Anthropology 136e Digital Documentation and Representation in Archaeology: Managing Cultural Heritage
Instructors: Professor Ruth Tringham (Anthropology), Dr. Michael Ashley (CIO~CDS)
Instruction: 6 weeks, 4 units course, T, Th, 9-12, 1-4
Place: Multimedia Authoring Center (MACTiA|West) of the San Francisco Presidio Archaeology Lab.
Note: This course satisfies the methods requirement for the Anthropology major
Websites: Public website for the course
This course is about understanding what it takes to steward cultural heritage on a local and global scale. Cultural heritage in this case includes natural/cultural, historic/prehistoric, tangible/intangible places: standing and buried buildings, landscapes, neighborhoods, cities, communities – anything which is of significance for the present population enough for someone to take steps to managing its conservation, preservation and accessibility to the public.
The course guides students through the process of cultural heritage management. The first part comprises research, case studies, initial planning and team formation. The second part focuses on a digital documentation strategy for collecting, processing and cataloging a variety of different digital media and sources, including photography, 3D laser scanning, videography, oral histories, archival research, field planning, and archaeological survey.
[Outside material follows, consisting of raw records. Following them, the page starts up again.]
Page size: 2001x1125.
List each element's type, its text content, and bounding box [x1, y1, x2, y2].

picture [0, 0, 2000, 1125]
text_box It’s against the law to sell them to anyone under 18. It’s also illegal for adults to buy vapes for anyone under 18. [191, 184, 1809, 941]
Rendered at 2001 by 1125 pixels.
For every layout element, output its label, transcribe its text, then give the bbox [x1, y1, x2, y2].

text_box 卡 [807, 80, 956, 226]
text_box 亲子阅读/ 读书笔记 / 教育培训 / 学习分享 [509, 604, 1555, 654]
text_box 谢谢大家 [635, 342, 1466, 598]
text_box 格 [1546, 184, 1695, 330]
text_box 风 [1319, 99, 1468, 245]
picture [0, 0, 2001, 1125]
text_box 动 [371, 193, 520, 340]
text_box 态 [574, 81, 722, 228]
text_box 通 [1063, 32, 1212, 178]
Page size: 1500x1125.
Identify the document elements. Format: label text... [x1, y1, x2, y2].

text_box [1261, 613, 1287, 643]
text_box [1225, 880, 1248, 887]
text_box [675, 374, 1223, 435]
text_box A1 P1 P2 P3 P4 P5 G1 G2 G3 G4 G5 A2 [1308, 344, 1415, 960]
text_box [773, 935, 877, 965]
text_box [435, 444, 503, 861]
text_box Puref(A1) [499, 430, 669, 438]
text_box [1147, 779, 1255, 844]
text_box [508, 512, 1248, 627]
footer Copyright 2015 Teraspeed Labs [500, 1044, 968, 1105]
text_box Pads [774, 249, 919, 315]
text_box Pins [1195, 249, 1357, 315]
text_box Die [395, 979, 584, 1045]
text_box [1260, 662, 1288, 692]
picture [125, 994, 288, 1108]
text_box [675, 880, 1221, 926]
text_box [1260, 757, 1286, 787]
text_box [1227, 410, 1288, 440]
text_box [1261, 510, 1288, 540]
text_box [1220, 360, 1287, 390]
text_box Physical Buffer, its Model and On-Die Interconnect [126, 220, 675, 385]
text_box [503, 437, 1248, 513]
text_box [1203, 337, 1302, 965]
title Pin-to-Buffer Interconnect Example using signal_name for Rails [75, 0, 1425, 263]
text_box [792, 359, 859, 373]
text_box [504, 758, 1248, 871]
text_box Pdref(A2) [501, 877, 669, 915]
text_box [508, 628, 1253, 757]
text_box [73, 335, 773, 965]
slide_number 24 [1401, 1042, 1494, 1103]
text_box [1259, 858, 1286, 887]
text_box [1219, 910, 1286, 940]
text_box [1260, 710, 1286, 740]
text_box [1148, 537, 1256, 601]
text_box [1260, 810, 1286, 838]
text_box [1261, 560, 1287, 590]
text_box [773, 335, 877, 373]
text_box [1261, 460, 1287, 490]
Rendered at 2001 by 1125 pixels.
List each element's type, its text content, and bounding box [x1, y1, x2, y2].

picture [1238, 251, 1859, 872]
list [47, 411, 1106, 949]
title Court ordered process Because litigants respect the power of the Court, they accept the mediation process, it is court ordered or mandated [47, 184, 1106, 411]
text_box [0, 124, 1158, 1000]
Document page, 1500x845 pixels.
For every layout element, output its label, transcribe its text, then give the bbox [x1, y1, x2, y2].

In the third part of the course students will learn to integrate these digital media into a dataset that holistically describes the place, as well as critical analysis of how site management in conducted in the ‘real world’. We will explore various mechanisms for the representation of this information with particular focus on the use of new media as a basis for constructing narratives that imbue multiple perspectives on the heritage sites.
In the fourth and final part of the course, students learn to take these data and their narratives and apply them to the formation of a site management plan (SMP) that could fulfill standards requirements from professional organizations such as ICOMOS, UNESCO, the World Monument Fund and other international / national / local governances. The challenge for the course team is to create a compelling, inclusive SMP that could ultimately be put into practice.
Fort Winfield Scott
The main requirement for the course is participation as a member of a team to create the site management plan for the historic site of Fort Winfield Scott at the San Francisco Presidio. The project builds on the research being done earlier in 2007 by UC Berkeley interns working in collaboration with CyArk (http://www.archive.cyark.org) in preparation for a workshop at the 10th Anniversary Symposium of US/ICOMOS (International Council on Monuments and Sites) to be held in April 2007 at the SF Presidio: http://www.icomos.org/usicomos/ ).
Students will work as a single production team to develop and implement a digital documentation strategy to comprehensively record Fort Winfield Scott. Each student will have her/his unique role on the team and will go in-depth into a particular digital recording methodology. All students, however, will learn the pros and cons of the different strategies. The work day will be divided between seminar discussion on theoretical and comparative studies of heritage management, discussions and brainstorming on the project in the lab, and project fieldwork.
Lab Fees: A $50 lab fee is charged to support the heavy use of the MACTiA facilities.